= Mod ssl =

mod_ssl is an optional module for the Apache HTTP Server. It provides strong cryptography for the Apache v1.3 and v2 webserver via the Secure Sockets Layer (SSL v2/v3) and Transport Layer Security (TLS v1) cryptographic protocols by the help of the Open Source SSL/TLS toolkit OpenSSL.

==History==
The mod_ssl v1 package was initially created in April 1998 by Ralf S. Engelschall via porting Ben Laurie's Apache-SSL 1.17 source patches for Apache 1.2.6 to Apache 1.3b6. Because of conflicts with Ben Laurie's development cycle it then was re-assembled from scratch for Apache 1.3.0 by merging the old mod_ssl 1.x with the newer Apache-SSL 1.18. From this point on mod_ssl lived its own life as mod_ssl v2.

The first publicly released version was mod_ssl 2.0.0 from August 10, 1998. After US export restrictions on cryptographic software were loosened, mod_ssl became part of the Apache HTTP Server with the release of Apache httpd 2. As of October 10, 2009, the latest version released for mod_ssl in Apache 1.3 is mod_ssl v2.8.31-1.3.41 on February 8, 2008.

==Overview==
The original version created for Apache v1.3 was initially created in April 1998 by Ralf S. Engelschall via porting Ben Laurie's Apache-SSL 1.17 source patches for Apache 1.2.6 to Apache 1.3b6. This version is under a BSD-style license. The version for v2.0 and later, in contrast, is maintained by Apache Software Foundation and licensed under Apache License 2.0.

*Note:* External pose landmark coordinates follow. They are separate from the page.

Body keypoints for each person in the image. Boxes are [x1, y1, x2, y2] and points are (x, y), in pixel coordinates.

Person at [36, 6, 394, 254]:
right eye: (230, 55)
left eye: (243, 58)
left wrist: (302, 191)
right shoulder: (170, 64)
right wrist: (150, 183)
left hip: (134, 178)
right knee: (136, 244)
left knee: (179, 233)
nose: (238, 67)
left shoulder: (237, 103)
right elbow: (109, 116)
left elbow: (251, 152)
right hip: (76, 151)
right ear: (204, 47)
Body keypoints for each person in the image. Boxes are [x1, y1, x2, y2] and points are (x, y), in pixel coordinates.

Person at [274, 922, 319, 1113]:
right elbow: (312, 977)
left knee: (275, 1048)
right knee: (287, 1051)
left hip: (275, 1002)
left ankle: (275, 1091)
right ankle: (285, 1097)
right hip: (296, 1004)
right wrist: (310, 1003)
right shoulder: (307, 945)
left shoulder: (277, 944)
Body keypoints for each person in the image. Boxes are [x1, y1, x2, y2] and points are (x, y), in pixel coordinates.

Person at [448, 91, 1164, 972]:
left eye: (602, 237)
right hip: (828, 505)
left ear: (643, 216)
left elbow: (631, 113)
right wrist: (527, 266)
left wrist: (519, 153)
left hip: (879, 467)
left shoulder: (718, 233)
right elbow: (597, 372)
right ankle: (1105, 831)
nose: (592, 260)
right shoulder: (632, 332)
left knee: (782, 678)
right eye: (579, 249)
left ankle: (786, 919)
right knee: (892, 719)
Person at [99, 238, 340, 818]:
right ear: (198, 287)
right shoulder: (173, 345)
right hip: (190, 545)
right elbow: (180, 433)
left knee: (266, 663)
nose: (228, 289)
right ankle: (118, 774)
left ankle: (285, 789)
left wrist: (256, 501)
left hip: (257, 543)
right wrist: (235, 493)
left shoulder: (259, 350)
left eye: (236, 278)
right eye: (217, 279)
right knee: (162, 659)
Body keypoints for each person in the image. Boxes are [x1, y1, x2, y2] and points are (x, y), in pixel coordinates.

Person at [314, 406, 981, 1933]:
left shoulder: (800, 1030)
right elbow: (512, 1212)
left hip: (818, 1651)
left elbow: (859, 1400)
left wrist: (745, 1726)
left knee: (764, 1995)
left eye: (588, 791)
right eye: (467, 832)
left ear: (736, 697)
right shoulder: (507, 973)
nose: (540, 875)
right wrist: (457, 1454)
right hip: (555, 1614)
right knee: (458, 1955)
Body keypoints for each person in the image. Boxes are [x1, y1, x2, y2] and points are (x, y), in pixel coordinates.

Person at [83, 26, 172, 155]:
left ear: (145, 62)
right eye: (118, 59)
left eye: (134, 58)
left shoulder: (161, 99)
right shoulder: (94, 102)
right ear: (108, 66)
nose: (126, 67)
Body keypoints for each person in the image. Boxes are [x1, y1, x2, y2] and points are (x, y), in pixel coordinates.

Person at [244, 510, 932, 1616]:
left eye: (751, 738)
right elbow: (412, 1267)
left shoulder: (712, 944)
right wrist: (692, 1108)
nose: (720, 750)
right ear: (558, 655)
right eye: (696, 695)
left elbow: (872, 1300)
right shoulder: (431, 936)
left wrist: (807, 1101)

It is possible to provide HTTP and HTTPS with a single server machine, because HTTP and HTTPS use different server ports, so there is no direct conflict between them. It is either the maintainer who would run two separate Apache server instances (one binds to port 80, the other to port 443) or use Apache's virtual hosting facility where the maintainer can create two virtual servers which Apache dispatches: one responding to port 80 and speaking HTTP and one responding to port 443 speaking HTTPS.

==Differences==
The original mod_ssl in Apache 1.3 available at www.modssl.org is a third-party add-on package requiring additional steps in the compilation and configuration process. Also, the maintainer of the server needs to resolve additional system and Apache dependencies. Apache 2, in contrast, is a built-in module maintained by Apache Software Foundation, and mod_ssl can be easily activated in the compilation and configuration options.